Dataset entries
━━━━━━━━
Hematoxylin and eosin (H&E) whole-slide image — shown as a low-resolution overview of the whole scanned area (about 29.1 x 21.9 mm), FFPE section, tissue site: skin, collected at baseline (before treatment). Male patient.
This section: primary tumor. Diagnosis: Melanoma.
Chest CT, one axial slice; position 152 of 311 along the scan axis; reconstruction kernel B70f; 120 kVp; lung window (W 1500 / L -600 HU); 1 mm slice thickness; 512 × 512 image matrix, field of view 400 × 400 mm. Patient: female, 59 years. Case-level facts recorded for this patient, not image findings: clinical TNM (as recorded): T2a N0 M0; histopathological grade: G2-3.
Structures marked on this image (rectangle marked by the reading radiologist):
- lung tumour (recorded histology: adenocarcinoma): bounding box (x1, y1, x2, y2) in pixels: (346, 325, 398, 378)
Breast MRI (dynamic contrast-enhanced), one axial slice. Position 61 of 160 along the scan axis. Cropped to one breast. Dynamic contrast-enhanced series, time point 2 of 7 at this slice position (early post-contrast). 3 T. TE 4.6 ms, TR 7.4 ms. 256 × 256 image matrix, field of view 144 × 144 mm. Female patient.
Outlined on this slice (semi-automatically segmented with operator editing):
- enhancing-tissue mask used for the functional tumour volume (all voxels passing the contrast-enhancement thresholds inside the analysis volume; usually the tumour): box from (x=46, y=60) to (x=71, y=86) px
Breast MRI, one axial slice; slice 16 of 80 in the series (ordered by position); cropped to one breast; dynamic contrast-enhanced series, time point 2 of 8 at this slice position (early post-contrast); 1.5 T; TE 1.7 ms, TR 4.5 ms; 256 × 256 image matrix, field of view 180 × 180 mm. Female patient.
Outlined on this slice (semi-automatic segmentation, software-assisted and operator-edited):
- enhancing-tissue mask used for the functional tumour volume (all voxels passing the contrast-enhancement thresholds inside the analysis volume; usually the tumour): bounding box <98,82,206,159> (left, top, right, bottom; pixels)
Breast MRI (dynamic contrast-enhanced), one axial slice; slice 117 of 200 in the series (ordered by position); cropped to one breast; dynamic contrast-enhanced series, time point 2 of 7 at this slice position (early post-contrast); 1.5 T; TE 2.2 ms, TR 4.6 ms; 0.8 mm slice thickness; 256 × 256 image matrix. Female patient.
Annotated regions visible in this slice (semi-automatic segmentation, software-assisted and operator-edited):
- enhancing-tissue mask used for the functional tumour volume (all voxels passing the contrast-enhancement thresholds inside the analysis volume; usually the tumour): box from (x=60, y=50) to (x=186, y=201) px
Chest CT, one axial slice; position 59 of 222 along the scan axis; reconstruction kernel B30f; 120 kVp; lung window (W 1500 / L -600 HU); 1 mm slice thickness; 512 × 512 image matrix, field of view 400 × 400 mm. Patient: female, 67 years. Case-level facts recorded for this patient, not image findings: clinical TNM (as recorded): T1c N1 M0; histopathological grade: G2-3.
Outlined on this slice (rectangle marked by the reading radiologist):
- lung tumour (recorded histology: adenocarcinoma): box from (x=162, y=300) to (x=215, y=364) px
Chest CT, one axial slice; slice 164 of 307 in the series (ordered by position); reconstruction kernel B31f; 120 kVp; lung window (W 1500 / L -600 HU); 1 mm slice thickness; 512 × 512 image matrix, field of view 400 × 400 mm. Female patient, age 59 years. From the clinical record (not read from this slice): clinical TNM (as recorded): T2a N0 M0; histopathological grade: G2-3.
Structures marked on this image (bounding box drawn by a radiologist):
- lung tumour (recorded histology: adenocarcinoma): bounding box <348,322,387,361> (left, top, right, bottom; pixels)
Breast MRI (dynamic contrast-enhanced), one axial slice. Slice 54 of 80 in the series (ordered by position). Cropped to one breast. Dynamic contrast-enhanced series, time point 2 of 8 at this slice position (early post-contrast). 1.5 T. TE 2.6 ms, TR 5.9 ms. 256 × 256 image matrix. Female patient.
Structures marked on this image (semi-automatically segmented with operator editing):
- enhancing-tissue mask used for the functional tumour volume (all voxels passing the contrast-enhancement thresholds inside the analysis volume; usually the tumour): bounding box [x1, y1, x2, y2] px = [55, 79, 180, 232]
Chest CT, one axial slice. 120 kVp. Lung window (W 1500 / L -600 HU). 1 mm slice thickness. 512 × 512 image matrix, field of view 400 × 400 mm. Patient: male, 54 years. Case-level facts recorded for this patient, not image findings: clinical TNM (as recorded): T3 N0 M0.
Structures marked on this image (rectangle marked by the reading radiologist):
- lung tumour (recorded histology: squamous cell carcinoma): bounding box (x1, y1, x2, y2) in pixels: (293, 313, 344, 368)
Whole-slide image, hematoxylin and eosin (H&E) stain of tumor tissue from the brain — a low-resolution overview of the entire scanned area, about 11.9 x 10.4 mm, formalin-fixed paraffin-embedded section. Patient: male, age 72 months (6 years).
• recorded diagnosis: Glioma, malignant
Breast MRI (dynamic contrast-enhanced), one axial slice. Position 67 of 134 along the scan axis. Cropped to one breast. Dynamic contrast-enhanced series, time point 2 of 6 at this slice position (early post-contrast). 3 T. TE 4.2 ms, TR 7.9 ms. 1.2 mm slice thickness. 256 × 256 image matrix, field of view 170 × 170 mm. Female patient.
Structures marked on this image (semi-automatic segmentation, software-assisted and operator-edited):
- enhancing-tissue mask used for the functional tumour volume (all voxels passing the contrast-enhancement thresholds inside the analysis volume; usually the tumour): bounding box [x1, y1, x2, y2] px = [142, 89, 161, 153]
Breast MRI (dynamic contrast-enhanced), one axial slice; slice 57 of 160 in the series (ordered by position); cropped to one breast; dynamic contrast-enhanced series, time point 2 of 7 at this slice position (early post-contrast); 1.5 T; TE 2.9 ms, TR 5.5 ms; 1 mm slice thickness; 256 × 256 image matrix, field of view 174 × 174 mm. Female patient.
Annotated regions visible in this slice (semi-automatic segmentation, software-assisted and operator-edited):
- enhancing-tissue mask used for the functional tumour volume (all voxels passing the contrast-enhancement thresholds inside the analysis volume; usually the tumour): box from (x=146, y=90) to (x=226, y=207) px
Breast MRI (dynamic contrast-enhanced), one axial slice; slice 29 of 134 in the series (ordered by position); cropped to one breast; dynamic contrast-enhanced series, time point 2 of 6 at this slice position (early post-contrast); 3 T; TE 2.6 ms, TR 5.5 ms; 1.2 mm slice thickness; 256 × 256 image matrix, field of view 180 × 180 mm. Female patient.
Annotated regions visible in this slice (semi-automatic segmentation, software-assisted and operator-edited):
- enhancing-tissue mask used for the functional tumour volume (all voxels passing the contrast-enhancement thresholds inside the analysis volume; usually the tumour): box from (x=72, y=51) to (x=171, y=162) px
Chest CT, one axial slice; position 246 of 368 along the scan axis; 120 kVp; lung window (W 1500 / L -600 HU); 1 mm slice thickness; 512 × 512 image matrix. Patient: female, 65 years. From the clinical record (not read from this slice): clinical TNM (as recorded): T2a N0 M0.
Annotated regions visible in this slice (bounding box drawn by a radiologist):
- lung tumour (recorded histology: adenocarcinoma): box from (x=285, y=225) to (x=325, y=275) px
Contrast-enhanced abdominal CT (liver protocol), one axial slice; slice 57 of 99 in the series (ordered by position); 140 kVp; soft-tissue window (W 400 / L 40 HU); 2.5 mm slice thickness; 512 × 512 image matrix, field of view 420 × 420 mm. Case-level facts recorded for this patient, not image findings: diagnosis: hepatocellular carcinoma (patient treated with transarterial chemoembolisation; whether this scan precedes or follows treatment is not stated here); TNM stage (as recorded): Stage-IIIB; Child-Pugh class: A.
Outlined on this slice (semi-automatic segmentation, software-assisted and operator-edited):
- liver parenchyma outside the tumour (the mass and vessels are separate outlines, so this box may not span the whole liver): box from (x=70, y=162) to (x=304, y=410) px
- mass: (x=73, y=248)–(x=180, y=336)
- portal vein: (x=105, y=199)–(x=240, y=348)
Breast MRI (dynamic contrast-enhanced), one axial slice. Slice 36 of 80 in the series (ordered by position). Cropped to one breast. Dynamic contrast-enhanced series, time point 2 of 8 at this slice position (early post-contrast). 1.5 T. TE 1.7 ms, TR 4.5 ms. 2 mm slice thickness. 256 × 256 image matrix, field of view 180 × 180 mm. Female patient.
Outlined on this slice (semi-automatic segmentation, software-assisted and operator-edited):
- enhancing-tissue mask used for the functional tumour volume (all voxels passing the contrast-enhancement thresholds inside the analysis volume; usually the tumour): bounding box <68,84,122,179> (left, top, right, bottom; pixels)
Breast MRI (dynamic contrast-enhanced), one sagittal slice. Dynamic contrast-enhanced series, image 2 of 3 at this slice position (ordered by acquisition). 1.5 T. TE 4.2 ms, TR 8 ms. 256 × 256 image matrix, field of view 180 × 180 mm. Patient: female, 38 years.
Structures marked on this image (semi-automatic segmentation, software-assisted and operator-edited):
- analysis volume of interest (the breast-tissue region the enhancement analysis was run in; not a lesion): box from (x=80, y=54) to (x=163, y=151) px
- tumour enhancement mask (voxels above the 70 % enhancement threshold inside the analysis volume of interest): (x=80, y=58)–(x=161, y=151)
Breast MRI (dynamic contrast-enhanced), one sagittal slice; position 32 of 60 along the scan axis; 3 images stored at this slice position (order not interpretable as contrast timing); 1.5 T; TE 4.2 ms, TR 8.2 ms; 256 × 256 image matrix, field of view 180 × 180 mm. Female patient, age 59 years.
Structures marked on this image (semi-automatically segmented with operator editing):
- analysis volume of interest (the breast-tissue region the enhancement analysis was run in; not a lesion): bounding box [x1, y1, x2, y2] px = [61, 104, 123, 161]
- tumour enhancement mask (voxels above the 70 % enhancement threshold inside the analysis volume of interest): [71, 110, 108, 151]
━━━━━━━━
Write out a verbatim copy of the data, beginning with its first line and ending with the line that contains "Chest CT, one axial slice; position 152".

Exercise answer:
Hematoxylin and eosin (H&E) whole-slide image — shown as a low-resolution overview of the whole scanned area (about 29.1 x 21.9 mm), FFPE section, tissue site: skin, collected at baseline (before treatment). Male patient.
This section: primary tumor. Diagnosis: Melanoma.
Chest CT, one axial slice; position 152 of 311 along the scan axis; reconstruction kernel B70f; 120 kVp; lung window (W 1500 / L -600 HU); 1 mm slice thickness; 512 × 512 image matrix, field of view 400 × 400 mm. Patient: female, 59 years. Case-level facts recorded for this patient, not image findings: clinical TNM (as recorded): T2a N0 M0; histopathological grade: G2-3.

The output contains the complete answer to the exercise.